За черту из-за черты,
С разницею малой,
Область вечной мерзлоты
В вечность их списала.
Из-за проволоки той
Белой-поседелой –
С их особою статьёй,
Приобщённой к делу…
Когда Тёркин спрашивает, «кто же всё-таки за гробом / Управляет тем Особым», то получает ответ:
Тот, кто в этот комбинат
Нас послал с тобою.
С чьим ты именем, солдат,
Пал на поле боя. Сам не помнишь?
Так печать Донесёт до внуков,
Что ты должен был кричать,
Встав с гранатой.

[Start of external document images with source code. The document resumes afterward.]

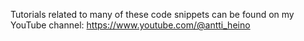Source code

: Tutorials related to many of these code snippets can be found on my YouTube channel: https://www.youtube.com/@antti_heino
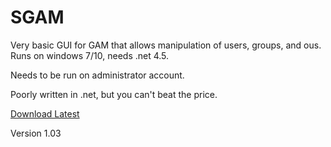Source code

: # SGAM
Very basic GUI for GAM that allows manipulation of users, groups, and ous. Runs on windows 7/10, needs .net 4.5.

Needs to be run on administrator account.

Poorly written in .net, but you can't beat the price.

[Download Latest](https://github.com/RecreationalGarbage/SGAM/releases/download/1.03/SGAM_1_0_3.zip)

Version 1.03

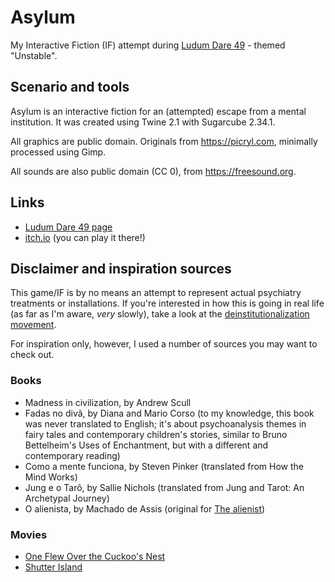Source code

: # Asylum

My Interactive Fiction (IF) attempt during [Ludum Dare 49](https://ldjam.com/events/ludum-dare/49/) - themed "Unstable".

## Scenario and tools

Asylum is an interactive fiction for an (attempted) escape from a mental institution. It was created using Twine 2.1 with Sugarcube 2.34.1.

All graphics are public domain. Originals from https://picryl.com, minimally processed using Gimp.

All sounds are also public domain (CC 0), from https://freesound.org.

## Links

* [Ludum Dare 49 page](https://ldjam.com/events/ludum-dare/49/asylum)
* [itch.io](https://mirianbr.itch.io/asylum) (you can play it there!)

## Disclaimer and inspiration sources

This game/IF is by no means an attempt to represent actual psychiatry treatments or installations. If you're interested in how this is going in real life (as far as I'm aware, _very_ slowly), take a look at the [deinstitutionalization movement](https://en.wikipedia.org/wiki/Deinstitutionalisation). 

For inspiration only, however, I used a number of sources you may want to check out.

### Books

* Madness in civilization, by Andrew Scull
* Fadas no divã, by Diana and Mario Corso (to my knowledge, this book was never translated to English; it's about psychoanalysis themes in fairy tales and contemporary children's stories, similar to Bruno Bettelheim's Uses of Enchantment, but with a different and contemporary reading)
* Como a mente funciona, by Steven Pinker (translated from How the Mind Works)
* Jung e o Tarô, by Sallie Nichols (translated from Jung and Tarot: An Archetypal Journey)
* O alienista, by Machado de Assis (original for [The alienist](https://en.wikipedia.org/wiki/O_alienista))

### Movies

* [One Flew Over the Cuckoo's Nest](https://www.imdb.com/title/tt0073486/)
* [Shutter Island](https://www.imdb.com/title/tt1130884/)
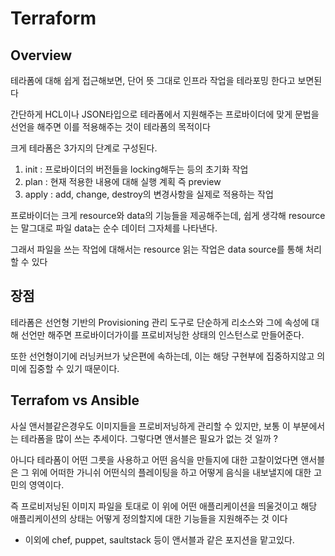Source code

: # Terraform

## Overview

테라폼에 대해 쉽게 접근해보면, 단어 뜻 그대로 인프라 작업을 테라포밍 한다고 보면된다

간단하게 HCL이나 JSON타입으로 테라폼에서 지원해주는 프로바이더에 맞게 문법을 선언을 해주면 이를 적용해주는 것이 테라폼의 목적이다

크게 테라폼은 3가지의 단계로 구성된다.

1. init : 프로바이더의 버전들을 locking해두는 등의 초기화 작업
2. plan : 현재 적용한 내용에 대해 실행 계획 즉 preview
3. apply : add, change, destroy의 변경사항을 실제로 적용하는 작업

프로바이더는 크게 resource와 data의 기능들을 제공해주는데, 쉽게 생각해 resource는 말그대로 파일 data는 순수 데이터 그자체를 나타낸다.

그래서 파일을 쓰는 작업에 대해서는 resource 읽는 작업은 data source를 통해 처리할 수 있다

## 장점

테라폼은 선언형 기반의 Provisioning 관리 도구로 단순하게 리소스와 그에 속성에 대해 선언만 해주면 프로바이더가이를 프로비저닝한 상태의 인스턴스로 만들어준다.

또한 선언형이기에 러닝커브가 낮은편에 속하는데, 이는 해당 구현부에 집중하지않고 의미에 집중할 수 있기 때문이다.

## Terrafom vs Ansible

사실 앤서블같은경우도 이미지들을 프로비저닝하게 관리할 수 있지만, 보통 이 부분에서는 테라폼을 많이 쓰는 추세이다. 그렇다면 앤서블은 필요가 없는 것 일까 ?

아니다 테라폼이 어떤 그릇을 사용하고 어떤 음식을 만들지에 대한 고찰이었다면 앤서블은 그 위에 어떠한 가니쉬 어떤식의 플레이팅을 하고 어떻게 음식을 내보낼지에 대한 고민의 영역이다.

즉 프로비저닝된 이미지 파일을 토대로 이 위에 어떤 애플리케이션을 띄울것이고 해당 애플리케이션의 상태는 어떻게 정의할지에 대한 기능들을 지원해주는 것 이다

- 이외에 chef, puppet, saultstack 등이 앤서블과 같은 포지션을 맡고있다.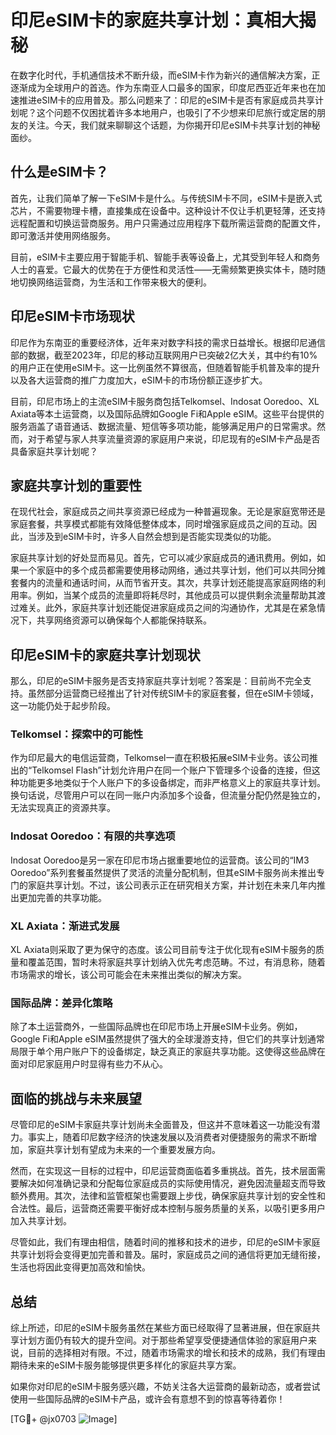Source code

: # 印尼eSIM卡的家庭共享计划：真相大揭秘

在数字化时代，手机通信技术不断升级，而eSIM卡作为新兴的通信解决方案，正逐渐成为全球用户的首选。作为东南亚人口最多的国家，印度尼西亚近年来也在加速推进eSIM卡的应用普及。那么问题来了：印尼的eSIM卡是否有家庭成员共享计划呢？这个问题不仅困扰着许多本地用户，也吸引了不少想来印尼旅行或定居的朋友的关注。今天，我们就来聊聊这个话题，为你揭开印尼eSIM卡共享计划的神秘面纱。

## 什么是eSIM卡？

首先，让我们简单了解一下eSIM卡是什么。与传统SIM卡不同，eSIM卡是嵌入式芯片，不需要物理卡槽，直接集成在设备中。这种设计不仅让手机更轻薄，还支持远程配置和切换运营商服务。用户只需通过应用程序下载所需运营商的配置文件，即可激活并使用网络服务。

目前，eSIM卡主要应用于智能手机、智能手表等设备上，尤其受到年轻人和商务人士的喜爱。它最大的优势在于方便性和灵活性——无需频繁更换实体卡，随时随地切换网络运营商，为生活和工作带来极大的便利。

## 印尼eSIM卡市场现状

印尼作为东南亚的重要经济体，近年来对数字科技的需求日益增长。根据印尼通信部的数据，截至2023年，印尼的移动互联网用户已突破2亿大关，其中约有10%的用户正在使用eSIM卡。这一比例虽然不算很高，但随着智能手机普及率的提升以及各大运营商的推广力度加大，eSIM卡的市场份额正逐步扩大。

目前，印尼市场上的主流eSIM卡服务商包括Telkomsel、Indosat Ooredoo、XL Axiata等本土运营商，以及国际品牌如Google Fi和Apple eSIM。这些平台提供的服务涵盖了语音通话、数据流量、短信等多项功能，能够满足用户的日常需求。然而，对于希望与家人共享流量资源的家庭用户来说，印尼现有的eSIM卡产品是否具备家庭共享计划呢？

## 家庭共享计划的重要性

在现代社会，家庭成员之间共享资源已经成为一种普遍现象。无论是家庭宽带还是家庭套餐，共享模式都能有效降低整体成本，同时增强家庭成员之间的互动。因此，当涉及到eSIM卡时，许多人自然会想到是否能实现类似的功能。

家庭共享计划的好处显而易见。首先，它可以减少家庭成员的通讯费用。例如，如果一个家庭中的多个成员都需要使用移动网络，通过共享计划，他们可以共同分摊套餐内的流量和通话时间，从而节省开支。其次，共享计划还能提高家庭网络的利用率。例如，当某个成员的流量即将耗尽时，其他成员可以提供剩余流量帮助其渡过难关。此外，家庭共享计划还能促进家庭成员之间的沟通协作，尤其是在紧急情况下，共享网络资源可以确保每个人都能保持联系。

## 印尼eSIM卡的家庭共享计划现状

那么，印尼的eSIM卡服务是否支持家庭共享计划呢？答案是：目前尚不完全支持。虽然部分运营商已经推出了针对传统SIM卡的家庭套餐，但在eSIM卡领域，这一功能仍处于起步阶段。

### Telkomsel：探索中的可能性

作为印尼最大的电信运营商，Telkomsel一直在积极拓展eSIM卡业务。该公司推出的“Telkomsel Flash”计划允许用户在同一个账户下管理多个设备的连接，但这种功能更多地类似于个人账户下的多设备绑定，而非严格意义上的家庭共享计划。换句话说，尽管用户可以在同一账户内添加多个设备，但流量分配仍然是独立的，无法实现真正的资源共享。

### Indosat Ooredoo：有限的共享选项

Indosat Ooredoo是另一家在印尼市场占据重要地位的运营商。该公司的“IM3 Ooredoo”系列套餐虽然提供了灵活的流量分配机制，但其eSIM卡服务尚未推出专门的家庭共享计划。不过，该公司表示正在研究相关方案，并计划在未来几年内推出更加完善的共享功能。

### XL Axiata：渐进式发展

XL Axiata则采取了更为保守的态度。该公司目前专注于优化现有eSIM卡服务的质量和覆盖范围，暂时未将家庭共享计划纳入优先考虑范畴。不过，有消息称，随着市场需求的增长，该公司可能会在未来推出类似的解决方案。

### 国际品牌：差异化策略

除了本土运营商外，一些国际品牌也在印尼市场上开展eSIM卡业务。例如，Google Fi和Apple eSIM虽然提供了强大的全球漫游支持，但它们的共享计划通常局限于单个用户账户下的设备绑定，缺乏真正的家庭共享功能。这使得这些品牌在面对印尼家庭用户时显得有些力不从心。

## 面临的挑战与未来展望

尽管印尼的eSIM卡家庭共享计划尚未全面普及，但这并不意味着这一功能没有潜力。事实上，随着印尼数字经济的快速发展以及消费者对便捷服务的需求不断增加，家庭共享计划有望成为未来的一个重要发展方向。

然而，在实现这一目标的过程中，印尼运营商面临着多重挑战。首先，技术层面需要解决如何准确记录和分配每位家庭成员的实际使用情况，避免因流量超支而导致额外费用。其次，法律和监管框架也需要跟上步伐，确保家庭共享计划的安全性和合法性。最后，运营商还需要平衡好成本控制与服务质量的关系，以吸引更多用户加入共享计划。

尽管如此，我们有理由相信，随着时间的推移和技术的进步，印尼的eSIM卡家庭共享计划将会变得更加完善和普及。届时，家庭成员之间的通信将更加无缝衔接，生活也将因此变得更加高效和愉快。

## 总结

综上所述，印尼的eSIM卡服务虽然在某些方面已经取得了显著进展，但在家庭共享计划方面仍有较大的提升空间。对于那些希望享受便捷通信体验的家庭用户来说，目前的选择相对有限。不过，随着市场需求的增长和技术的成熟，我们有理由期待未来的eSIM卡服务能够提供更多样化的家庭共享方案。

如果你对印尼的eSIM卡服务感兴趣，不妨关注各大运营商的最新动态，或者尝试使用一些国际品牌的eSIM卡产品，或许会有意想不到的惊喜等待着你！

[TG💪+ @jx0703 ![Image](https://github.com/user-attachments/assets/dbca1d08-cadb-493c-b0ec-ad6f7a83f270)]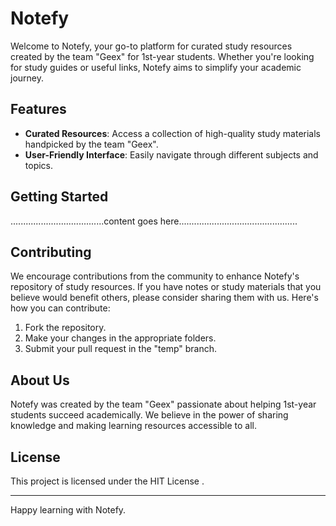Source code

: # Notefy

Welcome to Notefy, your go-to platform for curated study resources created by the team "Geex" for 1st-year students. Whether you're looking for study guides or useful links, Notefy aims to simplify your academic journey.

## Features

- **Curated Resources**: Access a collection of high-quality study materials handpicked by the team "Geex".
- **User-Friendly Interface**: Easily navigate through different subjects and topics.

## Getting Started

.....................................content goes here...............................................

## Contributing

We encourage contributions from the community to enhance Notefy's repository of study resources. If you have notes or study materials that you believe would benefit others, please consider sharing them with us. Here's how you can contribute:

1. Fork the repository.
2. Make your changes in the appropriate folders.
3. Submit your pull request in the "temp" branch.



## About Us

Notefy was created by the team "Geex" passionate about helping 1st-year students succeed academically. We believe in the power of sharing knowledge and making learning resources accessible to all.

## License

This project is licensed under the HIT License .

---

Happy learning with Notefy.
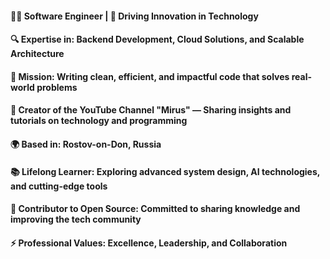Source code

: #### 👨‍💻 Software Engineer | 🚀 Driving Innovation in Technology
#### 🔍 Expertise in: Backend Development, Cloud Solutions, and Scalable Architecture
#### 🎯 Mission: Writing clean, efficient, and impactful code that solves real-world problems
#### 🎥 Creator of the YouTube Channel "Mirus" — Sharing insights and tutorials on technology and programming
#### 🌍 Based in: Rostov-on-Don, Russia
#### 📚 Lifelong Learner: Exploring advanced system design, AI technologies, and cutting-edge tools
#### 🌟 Contributor to Open Source: Committed to sharing knowledge and improving the tech community
#### ⚡ Professional Values: Excellence, Leadership, and Collaboration
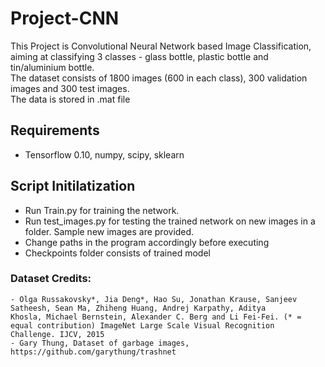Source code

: # Project-CNN
This Project is Convolutional Neural Network based Image Classification, aiming at classifying 3 classes - glass bottle, plastic bottle and tin/aluminium bottle. <br />
The dataset consists of 1800 images (600 in each class), 300 validation images and 300 test images. <br />
The data is stored in .mat file
## Requirements
   - Tensorflow 0.10, numpy, scipy, sklearn
## Script Initilatization
   - Run Train.py for training the network.
   - Run test_images.py for testing the trained network on new images in a folder. Sample new images are provided.
   - Change paths in the program accordingly before executing
   - Checkpoints folder consists of trained model
### Dataset Credits:
    - Olga Russakovsky*, Jia Deng*, Hao Su, Jonathan Krause, Sanjeev Satheesh, Sean Ma, Zhiheng Huang, Andrej Karpathy, Aditya
    Khosla, Michael Bernstein, Alexander C. Berg and Li Fei-Fei. (* = equal contribution) ImageNet Large Scale Visual Recognition
    Challenge. IJCV, 2015
    - Gary Thung, Dataset of garbage images, https://github.com/garythung/trashnet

Ну-ка?
Скрытый образ Сталина, не оставляющего своей заботой даже несчастных убитых, – вещь, ясное дело, невозможная в дооттепельной печати 1950-х, но в 1960-е уже – ненадолго – допустимая; вероятно, зная о «Тёркине на том свете», Евгений Евтушенко в «Наследниках Сталина» (1961) пишет: «Мне чудится, / будто поставлен в гробу телефон: / Энверу Ходжа / сообщает свои указания Сталин. / Куда ещё тянется провод из гроба того? / Нет, Сталин не сдался. / Считает он смерть / поправимостью».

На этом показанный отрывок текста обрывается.